The pinnacle of them all, however, is OpenXML4J – an open-source library for Java developers that provides classes for OpenXML development. It’s in pure Java meaning it’s usable anywhere you have a standard Java compiler and library and runtime. Just like PHPExcel, this library can be used by developers to manage all the mechanics of OpenXML document construction and manipulation making working with Word/Excel and PowerPoint documents a breeze on any platform.
ODF to OpenXML and back again
Another project gaining traction is the ODF to OpenXML translator package. This title is potentially misleading; the project doesn’t just convert ODF (Open Document Format) documents to OpenXML but also allows conversion the other way. This is actually among the top 25 projects on SourceForge.
The development goals for this team are to make plugins that provide interoperability between applications based on ODF and OpenXML. A core deliverable is the development of add-ins for Microsoft Office which permit both opening and saving of ODF files. Unfortunately, no such add-ins appear to be underway or planned for OpenOffice but a secondary deliverable is a series of command-line translator utilities to perform batch conversions in either direction. These utilities can also be run on servers, invoked by server-side applications.
The conversion process is essentially based on performing XSL transformations between the two distinct XML formats, along with necessary pre- and post-processing to manage the zip file packaging and some other housekeeping.
This project is open source, but is being developed by several commercial providers including an international software company who have in the past produced an OpenOffice converter for Word 2003.
The applications can be used to allow Microsoft Office to work with ODF documents created by and intended for use by ODF-compliant applications on Linux or other platforms. However, disappointingly, the applications themselves are compiled for 32-bit Windows environments only, and hence only run on that platform.
With technology like that described here, handling OpenXML within Linux is a snap. We’ve mentioned possibilities for small utilities,and we’ve presented code to produce invoices on the fly. For something more substantial consider some real-world possibilities.

========

## Problem statement
Could you transcribe, word for word, the part of the OpenXML tools article starting with "The pinnacle of" and going on through "projects on SourceForge."?

[Chart-based quiz items]
========

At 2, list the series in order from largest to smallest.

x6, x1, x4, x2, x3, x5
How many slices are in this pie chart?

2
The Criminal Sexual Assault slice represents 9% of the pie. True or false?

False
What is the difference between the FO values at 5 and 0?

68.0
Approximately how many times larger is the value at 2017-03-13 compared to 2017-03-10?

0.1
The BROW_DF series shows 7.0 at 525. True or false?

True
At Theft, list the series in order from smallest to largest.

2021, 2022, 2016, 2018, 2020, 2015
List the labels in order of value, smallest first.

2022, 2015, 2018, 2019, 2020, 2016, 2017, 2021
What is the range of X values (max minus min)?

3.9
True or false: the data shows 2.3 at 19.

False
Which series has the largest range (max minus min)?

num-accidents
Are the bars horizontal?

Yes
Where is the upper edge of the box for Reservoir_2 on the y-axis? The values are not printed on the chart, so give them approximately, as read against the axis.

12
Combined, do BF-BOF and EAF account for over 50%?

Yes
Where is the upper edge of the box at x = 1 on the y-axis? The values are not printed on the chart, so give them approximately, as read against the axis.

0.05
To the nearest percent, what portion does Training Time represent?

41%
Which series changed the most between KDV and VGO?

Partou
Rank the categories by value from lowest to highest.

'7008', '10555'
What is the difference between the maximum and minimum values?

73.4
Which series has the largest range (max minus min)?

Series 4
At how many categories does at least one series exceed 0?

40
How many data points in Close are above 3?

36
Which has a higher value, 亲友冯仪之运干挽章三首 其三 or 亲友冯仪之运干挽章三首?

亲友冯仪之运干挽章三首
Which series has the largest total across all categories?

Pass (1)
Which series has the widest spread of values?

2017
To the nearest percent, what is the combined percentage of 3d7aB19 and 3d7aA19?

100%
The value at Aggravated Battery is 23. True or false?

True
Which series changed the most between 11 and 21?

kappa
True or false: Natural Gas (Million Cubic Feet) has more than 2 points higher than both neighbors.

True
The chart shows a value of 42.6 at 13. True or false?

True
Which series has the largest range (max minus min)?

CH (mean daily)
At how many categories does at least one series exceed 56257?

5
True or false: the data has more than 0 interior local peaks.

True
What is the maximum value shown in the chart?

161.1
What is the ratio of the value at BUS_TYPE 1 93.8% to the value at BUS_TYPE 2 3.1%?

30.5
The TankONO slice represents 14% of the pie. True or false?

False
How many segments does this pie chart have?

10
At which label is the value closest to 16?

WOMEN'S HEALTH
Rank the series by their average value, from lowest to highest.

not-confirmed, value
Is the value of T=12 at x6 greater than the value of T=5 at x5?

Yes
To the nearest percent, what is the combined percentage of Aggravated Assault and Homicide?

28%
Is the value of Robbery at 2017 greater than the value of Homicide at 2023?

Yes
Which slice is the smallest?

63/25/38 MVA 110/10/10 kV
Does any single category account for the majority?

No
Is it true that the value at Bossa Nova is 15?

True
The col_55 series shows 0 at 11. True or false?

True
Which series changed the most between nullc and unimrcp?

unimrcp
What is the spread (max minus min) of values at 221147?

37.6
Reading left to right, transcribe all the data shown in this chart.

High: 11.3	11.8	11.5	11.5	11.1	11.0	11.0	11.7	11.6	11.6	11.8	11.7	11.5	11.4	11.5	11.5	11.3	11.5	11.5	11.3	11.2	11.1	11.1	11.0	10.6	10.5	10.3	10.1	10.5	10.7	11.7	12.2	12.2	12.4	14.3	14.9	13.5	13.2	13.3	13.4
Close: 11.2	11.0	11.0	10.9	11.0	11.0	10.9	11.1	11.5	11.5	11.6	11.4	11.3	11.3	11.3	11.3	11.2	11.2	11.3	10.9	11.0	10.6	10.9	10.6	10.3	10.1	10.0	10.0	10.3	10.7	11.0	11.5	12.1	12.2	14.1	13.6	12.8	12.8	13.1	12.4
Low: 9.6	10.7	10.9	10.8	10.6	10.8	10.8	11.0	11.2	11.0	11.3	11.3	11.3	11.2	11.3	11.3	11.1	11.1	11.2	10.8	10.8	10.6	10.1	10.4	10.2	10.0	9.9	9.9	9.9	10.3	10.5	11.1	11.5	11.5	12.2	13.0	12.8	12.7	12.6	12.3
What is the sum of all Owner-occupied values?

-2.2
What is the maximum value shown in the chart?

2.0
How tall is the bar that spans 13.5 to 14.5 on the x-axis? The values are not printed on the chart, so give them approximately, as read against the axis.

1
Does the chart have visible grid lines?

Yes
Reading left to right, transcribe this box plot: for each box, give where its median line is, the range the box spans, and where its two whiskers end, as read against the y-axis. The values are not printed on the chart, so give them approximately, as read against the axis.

========

## Solved exercise
The pinnacle of them all, however, is OpenXML4J – an open-source library for Java developers that provides classes for OpenXML development. It’s in pure Java meaning it’s usable anywhere you have a standard Java compiler and library and runtime. Just like PHPExcel, this library can be used by developers to manage all the mechanics of OpenXML document construction and manipulation making working with Word/Excel and PowerPoint documents a breeze on any platform.
ODF to OpenXML and back again
Another project gaining traction is the ODF to OpenXML translator package. This title is potentially misleading; the project doesn’t just convert ODF (Open Document Format) documents to OpenXML but also allows conversion the other way. This is actually among the top 25 projects on SourceForge.